The advantages of this approach are significant. Trees are widespread across volcanic landscapes and act as natural sensors, responding to environmental changes that might be imperceptible otherwise. Monitoring vegetation from space enables coverage of large, often inaccessible areas, providing continuous data that complements traditional volcanic monitoring techniques. The integration of satellite data, airborne measurements, and ground validation is enabling the development of sophisticated algorithms to detect and interpret vegetative changes associated with volcanic unrest. This multi-faceted monitoring system aims to improve the lead time and accuracy of volcanic eruption forecasts, ultimately enhancing public safety.

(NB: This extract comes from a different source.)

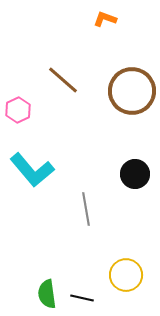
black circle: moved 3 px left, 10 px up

Florian Schwandner, chief of the Earth Science Division at NASA’s Ames Research Center, highlights that while volcano early warning systems already exist, this collaboration seeks to make them better and earlier. The 2017 successful forecast of a major eruption in the Philippines, enabled by upgraded gas monitoring including carbon dioxide, exemplifies the life-saving potential of improved detection methods. By adding vegetation monitoring to the toolkit, scientists hope to capture the earliest signs of volcanic activity, giving communities more time to prepare and respond.
In conclusion,
the NASA-Smithsonian collaboration represents a breakthrough in volcanic monitoring by harnessing the subtle signals trees send in response to volcanic carbon dioxide emissions. This interdisciplinary effort combines remote sensing, ecology, and volcanology to create a novel, space-based early warning system. As satellite technology and data analysis techniques continue to advance, monitoring tree leaves from space is poised to become a vital component in forecasting volcanic eruptions, reducing risks, and safeguarding lives around the world.